:: DATA TO USE

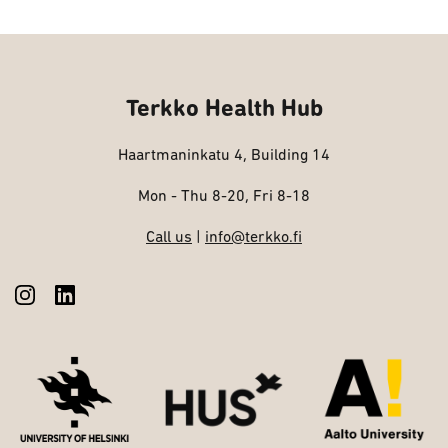
Terkko Health Hub
Haartmaninkatu 4, Building 14
Mon - Thu 8-20, Fri 8-18
Call us
|
info@terkko.fi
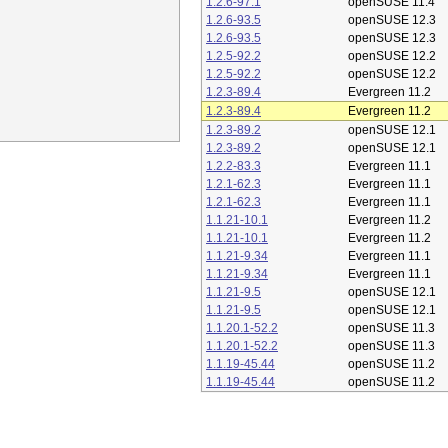
1.2.6-97.1
openSUSE 11.4
1.2.6-93.5
openSUSE 12.3
1.2.6-93.5
openSUSE 12.3
1.2.5-92.2
openSUSE 12.2
1.2.5-92.2
openSUSE 12.2
1.2.3-89.4
Evergreen 11.2
1.2.3-89.4
Evergreen 11.2
1.2.3-89.2
openSUSE 12.1
1.2.3-89.2
openSUSE 12.1
1.2.2-83.3
Evergreen 11.1
1.2.1-62.3
Evergreen 11.1
1.2.1-62.3
Evergreen 11.1
1.1.21-10.1
Evergreen 11.2
1.1.21-10.1
Evergreen 11.2
1.1.21-9.34
Evergreen 11.1
1.1.21-9.34
Evergreen 11.1
1.1.21-9.5
openSUSE 12.1
1.1.21-9.5
openSUSE 12.1
1.1.20.1-52.2
openSUSE 11.3
1.1.20.1-52.2
openSUSE 11.3
1.1.19-45.44
openSUSE 11.2
1.1.19-45.44
openSUSE 11.2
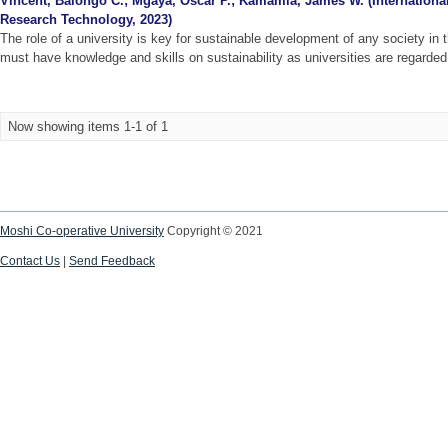
Vincent, Balongo C.
;
Mgaya, Oscar P.
;
Kamamia, James W.
(
Internationa
Research Technology
,
2023
)
The role of a university is key for sustainable development of any society in 
must have knowledge and skills on sustainability as universities are regarded a
Now showing items 1-1 of 1
Moshi Co-operative University
Copyright © 2021
Contact Us
|
Send Feedback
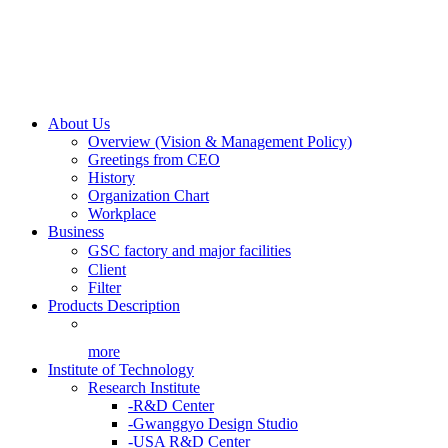
About Us
Overview (Vision & Management Policy)
Greetings from CEO
History
Organization Chart
Workplace
Business
GSC factory and major facilities
Client
Filter
Products Description
more
Institute of Technology
Research Institute
-R&D Center
-Gwanggyo Design Studio
-USA R&D Center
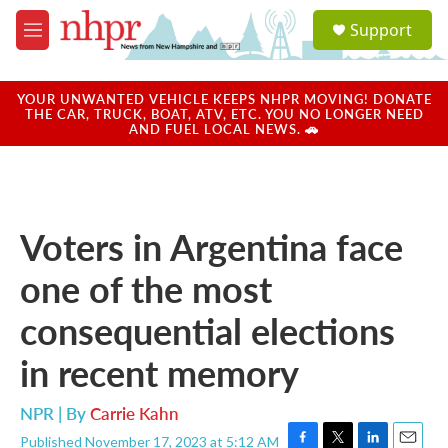
Skip to main content
S
Support
e
M
a
e
r
n
c
u
YOUR UNWANTED VEHICLE KEEPS NHPR MOVING! DONATE
h
THE CAR, TRUCK, BOAT, ATV, ETC. YOU NO LONGER NEED
AND FUEL LOCAL NEWS. 🚗
u
e
r
y
Voters in Argentina face
one of the most
consequential elections
in recent memory
NPR | By
Carrie Kahn
Published November 17, 2023 at 5:12 AM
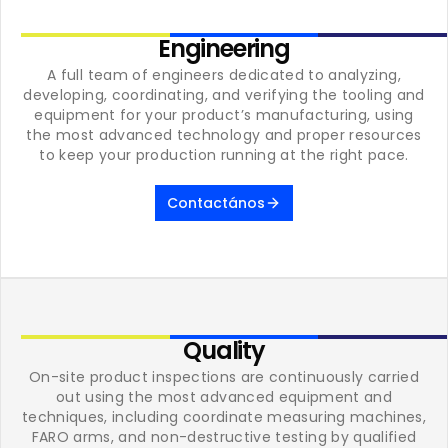
Engineering
A full team of engineers dedicated to analyzing,
developing, coordinating, and verifying the tooling and
equipment for your product’s manufacturing, using
the most advanced technology and proper resources
to keep your production running at the right pace.
Contactános
Quality
On-site product inspections are continuously carried
out using the most advanced equipment and
techniques, including coordinate measuring machines,
FARO arms, and non-destructive testing by qualified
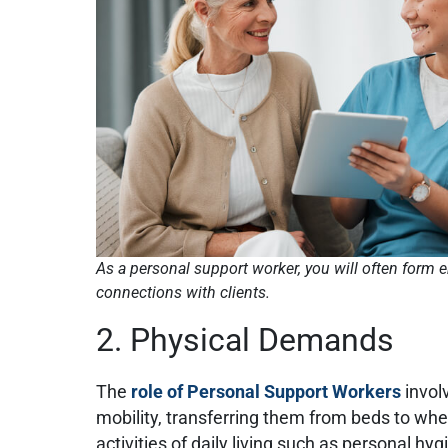
As a personal support worker, you will often form 
connections with clients.
2. Physical Demands
The
role of Personal Support Workers
involv
mobility, transferring them from beds to whe
activities of daily living such as personal h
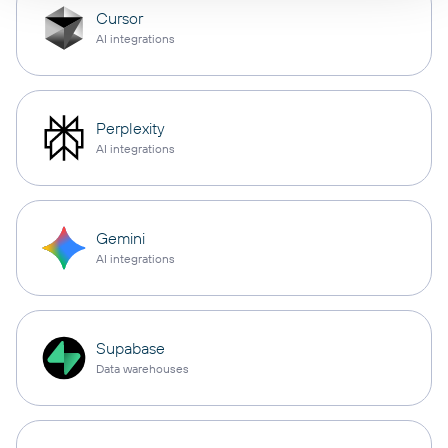
Cursor
AI integrations
Perplexity
AI integrations
Gemini
AI integrations
Supabase
Data warehouses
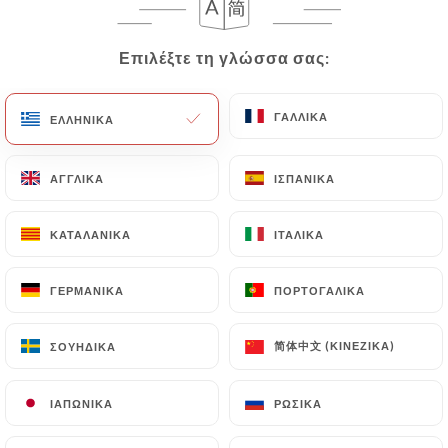
correct, update or delete, identifying themselves
precisely with a copy of an identity document
Επιλέξτε τη γλώσσα σας:
Επιλέξτε τη γλώσσα σας:
(identity card or passport). Requests for deletion
of Personal Data will be subject to the obligations
ΓΑΛΛΙΚΆ
ΓΑΛΛΙΚΆ
ΕΛΛΗΝΙΚΆ
ΕΛΛΗΝΙΚΆ
imposed on
https://lastazione-lyon.fr
by law,
particularly in terms of document retention or
archiving.
ΑΓΓΛΙΚΆ
ΑΓΓΛΙΚΆ
ΙΣΠΑΝΙΚΆ
ΙΣΠΑΝΙΚΆ
Finally, Users of
https://lastazione-lyon.fr
can
ΚΑΤΑΛΑΝΙΚΆ
ΚΑΤΑΛΑΝΙΚΆ
ΙΤΑΛΙΚΆ
ΙΤΑΛΙΚΆ
file a complaint with the supervisory authorities,
and in particular the CNIL
ΓΕΡΜΑΝΙΚΆ
ΓΕΡΜΑΝΙΚΆ
ΠΟΡΤΟΓΑΛΙΚΆ
ΠΟΡΤΟΓΑΛΙΚΆ
(
https://www.cnil.fr/fr/plaintes
).
简体中文 (ΚΙΝΈΖΙΚΑ)
简体中文 (ΚΙΝΈΖΙΚΑ)
ΣΟΥΗΔΙΚΆ
ΣΟΥΗΔΙΚΆ
7.4 Non-communication of personal data
https://lastazione-lyon.fr
refrains from
ΙΑΠΩΝΙΚΆ
ΙΑΠΩΝΙΚΆ
ΡΩΣΙΚΆ
ΡΩΣΙΚΆ
processing, hosting or transferring the Information
collected about its Customers to a country located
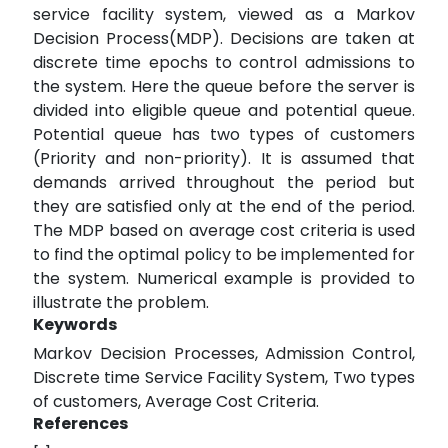
service facility system, viewed as a Markov
Decision Process(MDP). Decisions are taken at
discrete time epochs to control admissions to
the system. Here the queue before the server is
divided into eligible queue and potential queue.
Potential queue has two types of customers
(Priority and non-priority). It is assumed that
demands arrived throughout the period but
they are satisfied only at the end of the period.
The MDP based on average cost criteria is used
to find the optimal policy to be implemented for
the system. Numerical example is provided to
illustrate the problem.
Keywords
Markov Decision Processes, Admission Control,
Discrete time Service Facility System, Two types
of customers, Average Cost Criteria.
References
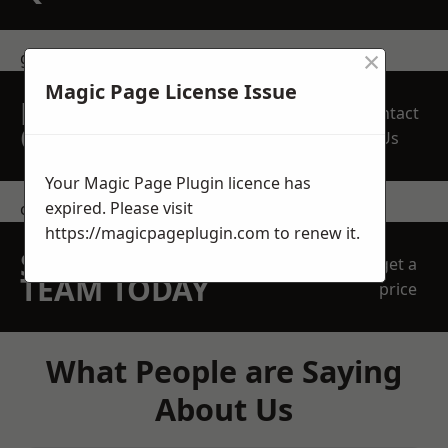
×
get in touch
Magic Page License Issue
REQUEST A FREE
Contact
QUOTE
Us
Your Magic Page Plugin licence has
expired. Please visit
contact us
https://magicpageplugin.com
to renew it.
SPEAK WITH OUR
get a
TEAM TODAY
price
What People are Saying
About Us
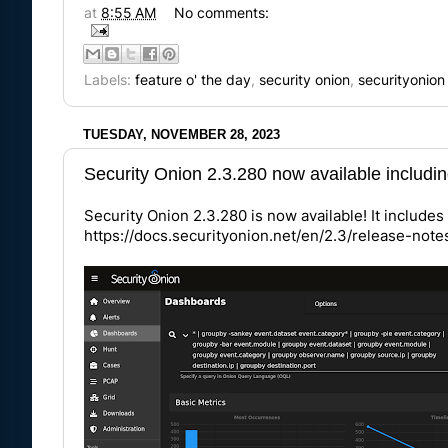
at
8:55 AM
No comments:
Labels:
feature o' the day
,
security onion
,
securityonion
TUESDAY, NOVEMBER 28, 2023
Security Onion 2.3.280 now available includ
Security Onion 2.3.280 is now available! It includ
https://docs.securityonion.net/en/2.3/release-not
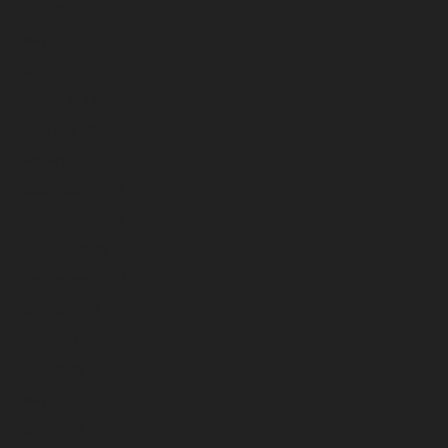
June 2024
May 2024
April 2024
March 2024
February 2024
January 2024
December 2023
November 2023
October 2023
September 2023
August 2023
July 2023
June 2023
May 2023
April 2023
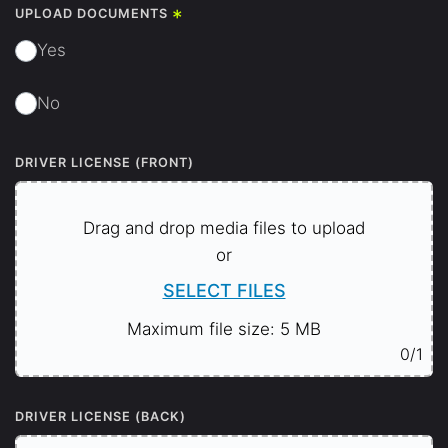
*
UPLOAD DOCUMENTS
Yes
No
DRIVER LICENSE (FRONT)
Drag and drop media files to upload
or
SELECT FILES
Maximum file size: 5 MB
0
/1
DRIVER LICENSE (BACK)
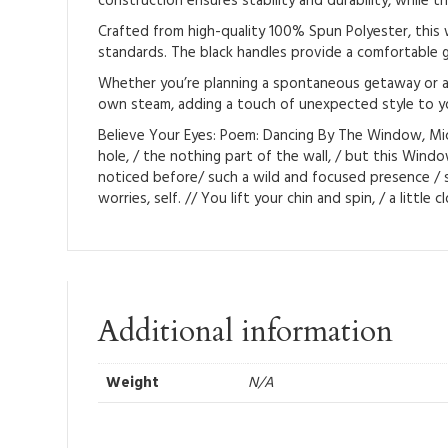
construction ensures stability and durability, while th
Crafted from high-quality 100% Spun Polyester, this w
standards. The black handles provide a comfortable gr
Whether you’re planning a spontaneous getaway or a pl
own steam, adding a touch of unexpected style to yo
Believe Your Eyes: Poem: Dancing By The Window, Miche
hole, / the nothing part of the wall, / but this Win
noticed before/ such a wild and focused presence / s
worries, self. // You lift your chin and spin, / a little
Additional information
Weight
N/A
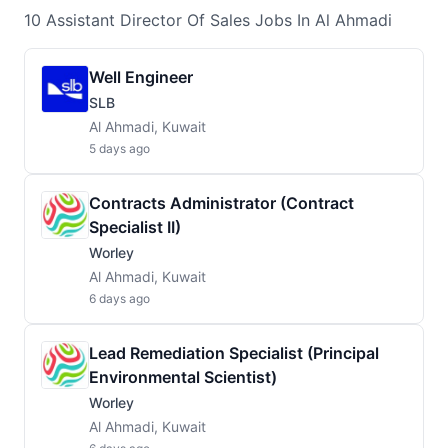
10
Assistant Director Of Sales
Jobs
In Al Ahmadi
Well Engineer
SLB
Al Ahmadi, Kuwait
5 days ago
Contracts Administrator (Contract
Specialist II)
Worley
Al Ahmadi, Kuwait
6 days ago
Lead Remediation Specialist (Principal
Environmental Scientist)
Worley
Al Ahmadi, Kuwait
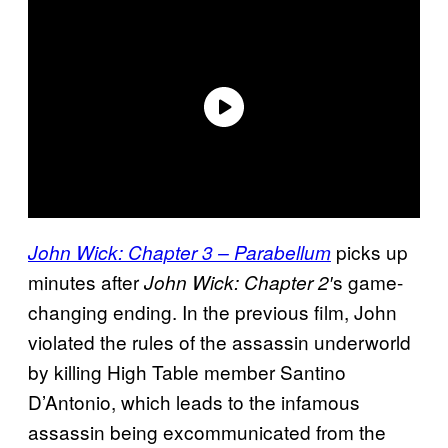
picks up
John Wick: Chapter 3 – Parabellum
minutes after
s game-
John Wick: Chapter 2′
changing ending. In the previous film, John
violated the rules of the assassin underworld
by killing High Table member Santino
D’Antonio, which leads to the infamous
assassin being excommunicated from the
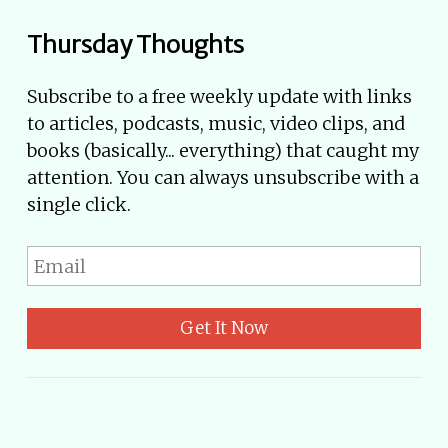
Thursday Thoughts
Subscribe to a free weekly update with links
to articles, podcasts, music, video clips, and
books (basically... everything) that caught my
attention. You can always unsubscribe with a
single click.
Get It Now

::::

» YOUR TASK
Reproduce each line of the records exactly, and omit every picture.

» SOLUTION
Terkko Health Hub
Haartmaninkatu 4, Building 14
Mon - Thu 8-20, Fri 8-18
Call us
|
info@terkko.fi
1.2.6-97.1
openSUSE 11.4
1.2.6-93.5
openSUSE 12.3
1.2.6-93.5
openSUSE 12.3
1.2.5-92.2
openSUSE 12.2
1.2.5-92.2
openSUSE 12.2
1.2.3-89.4
Evergreen 11.2
1.2.3-89.4
Evergreen 11.2
1.2.3-89.2
openSUSE 12.1
1.2.3-89.2
openSUSE 12.1
1.2.2-83.3
Evergreen 11.1
1.2.1-62.3
Evergreen 11.1
1.2.1-62.3
Evergreen 11.1
1.1.21-10.1
Evergreen 11.2
1.1.21-10.1
Evergreen 11.2
1.1.21-9.34
Evergreen 11.1
1.1.21-9.34
Evergreen 11.1
1.1.21-9.5
openSUSE 12.1
1.1.21-9.5
openSUSE 12.1
1.1.20.1-52.2
openSUSE 11.3
1.1.20.1-52.2
openSUSE 11.3
1.1.19-45.44
openSUSE 11.2
1.1.19-45.44
openSUSE 11.2
Vincent, Balongo C.
;
Mgaya, Oscar P.
;
Kamamia, James W.
(
Internationa
Research Technology
,
2023
)
The role of a university is key for sustainable development of any society in 
must have knowledge and skills on sustainability as universities are regarded a
Now showing items 1-1 of 1
Moshi Co-operative University
Copyright © 2021
Contact Us
|
Send Feedback
About Us
Overview (Vision & Management Policy)
Greetings from CEO
History
Organization Chart
Workplace
Business
GSC factory and major facilities
Client
Filter
Products Description
more
Institute of Technology
Research Institute
-R&D Center
-Gwanggyo Design Studio
-USA R&D Center
Skip to main content
S
Support
e
M
a
e
r
n
c
u
YOUR UNWANTED VEHICLE KEEPS NHPR MOVING! DONATE
h
THE CAR, TRUCK, BOAT, ATV, ETC. YOU NO LONGER NEED
AND FUEL LOCAL NEWS. 🚗
u
e
r
y
Voters in Argentina face
one of the most
consequential elections
in recent memory
NPR | By
Carrie Kahn
Published November 17, 2023 at 5:12 AM
Engineering
A full team of engineers dedicated to analyzing,
developing, coordinating, and verifying the tooling and
equipment for your product’s manufacturing, using
the most advanced technology and proper resources
to keep your production running at the right pace.
Contactános
Quality
On-site product inspections are continuously carried
out using the most advanced equipment and
techniques, including coordinate measuring machines,
FARO arms, and non-destructive testing by qualified
As a personal support worker, you will often form 
connections with clients.
2. Physical Demands
The
role of Personal Support Workers
involv
mobility, transferring them from beds to whe
activities of daily living such as personal h
Cursor
AI integrations
Perplexity
AI integrations
Gemini
AI integrations
Supabase
Data warehouses
correct, update or delete, identifying themselves
precisely with a copy of an identity document
Επιλέξτε τη γλώσσα σας:
Επιλέξτε τη γλώσσα σας:
(identity card or passport). Requests for deletion
of Personal Data will be subject to the obligations
ΓΑΛΛΙΚΆ
ΓΑΛΛΙΚΆ
ΕΛΛΗΝΙΚΆ
ΕΛΛΗΝΙΚΆ
imposed on
https://lastazione-lyon.fr
by law,
particularly in terms of document retention or
archiving.
ΑΓΓΛΙΚΆ
ΑΓΓΛΙΚΆ
ΙΣΠΑΝΙΚΆ
ΙΣΠΑΝΙΚΆ
Finally, Users of
https://lastazione-lyon.fr
can
ΚΑΤΑΛΑΝΙΚΆ
ΚΑΤΑΛΑΝΙΚΆ
ΙΤΑΛΙΚΆ
ΙΤΑΛΙΚΆ
file a complaint with the supervisory authorities,
and in particular the CNIL
ΓΕΡΜΑΝΙΚΆ
ΓΕΡΜΑΝΙΚΆ
ΠΟΡΤΟΓΑΛΙΚΆ
ΠΟΡΤΟΓΑΛΙΚΆ
(
https://www.cnil.fr/fr/plaintes
).
简体中文 (ΚΙΝΈΖΙΚΑ)
简体中文 (ΚΙΝΈΖΙΚΑ)
ΣΟΥΗΔΙΚΆ
ΣΟΥΗΔΙΚΆ
7.4 Non-communication of personal data
https://lastazione-lyon.fr
refrains from
ΙΑΠΩΝΙΚΆ
ΙΑΠΩΝΙΚΆ
ΡΩΣΙΚΆ
ΡΩΣΙΚΆ
processing, hosting or transferring the Information
collected about its Customers to a country located
service facility system, viewed as a Markov
Decision Process(MDP). Decisions are taken at
discrete time epochs to control admissions to
the system. Here the queue before the server is
divided into eligible queue and potential queue.
Potential queue has two types of customers
(Priority and non-priority). It is assumed that
demands arrived throughout the period but
they are satisfied only at the end of the period.
The MDP based on average cost criteria is used
to find the optimal policy to be implemented for
the system. Numerical example is provided to
illustrate the problem.
Keywords
Markov Decision Processes, Admission Control,
Discrete time Service Facility System, Two types
of customers, Average Cost Criteria.
References
×
get in touch
Magic Page License Issue
REQUEST A FREE
Contact
QUOTE
Us
Your Magic Page Plugin licence has
expired. Please visit
contact us
https://magicpageplugin.com
to renew it.
SPEAK WITH OUR
get a
TEAM TODAY
price
What People are Saying
About Us
at
8:55 AM
No comments:
Labels:
feature o' the day
,
security onion
,
securityonion
TUESDAY, NOVEMBER 28, 2023
Security Onion 2.3.280 now available includ
Security Onion 2.3.280 is now available! It includ
https://docs.securityonion.net/en/2.3/release-not
June 2024
May 2024
April 2024
March 2024
February 2024
January 2024
December 2023
November 2023
October 2023
September 2023
August 2023
July 2023
June 2023
May 2023
April 2023
*
UPLOAD DOCUMENTS
Yes
No
DRIVER LICENSE (FRONT)
Drag and drop media files to upload
or
SELECT FILES
Maximum file size: 5 MB
0
/1
DRIVER LICENSE (BACK)
construction ensures stability and durability, while th
Crafted from high-quality 100% Spun Polyester, this w
standards. The black handles provide a comfortable gr
Whether you’re planning a spontaneous getaway or a pl
own steam, adding a touch of unexpected style to yo
Believe Your Eyes: Poem: Dancing By The Window, Miche
hole, / the nothing part of the wall, / but this Win
noticed before/ such a wild and focused presence / s
worries, self. // You lift your chin and spin, / a little
Additional information
Weight
N/A
10
Assistant Director Of Sales
Jobs
In Al Ahmadi
Well Engineer
SLB
Al Ahmadi, Kuwait
5 days ago
Contracts Administrator (Contract
Specialist II)
Worley
Al Ahmadi, Kuwait
6 days ago
Lead Remediation Specialist (Principal
Environmental Scientist)
Worley
Al Ahmadi, Kuwait
picks up
John Wick: Chapter 3 – Parabellum
minutes after
s game-
John Wick: Chapter 2′
changing ending. In the previous film, John
violated the rules of the assassin underworld
by killing High Table member Santino
D’Antonio, which leads to the infamous
assassin being excommunicated from the
Thursday Thoughts
Subscribe to a free weekly update with links
to articles, podcasts, music, video clips, and
books (basically... everything) that caught my
attention. You can always unsubscribe with a
single click.
Get It Now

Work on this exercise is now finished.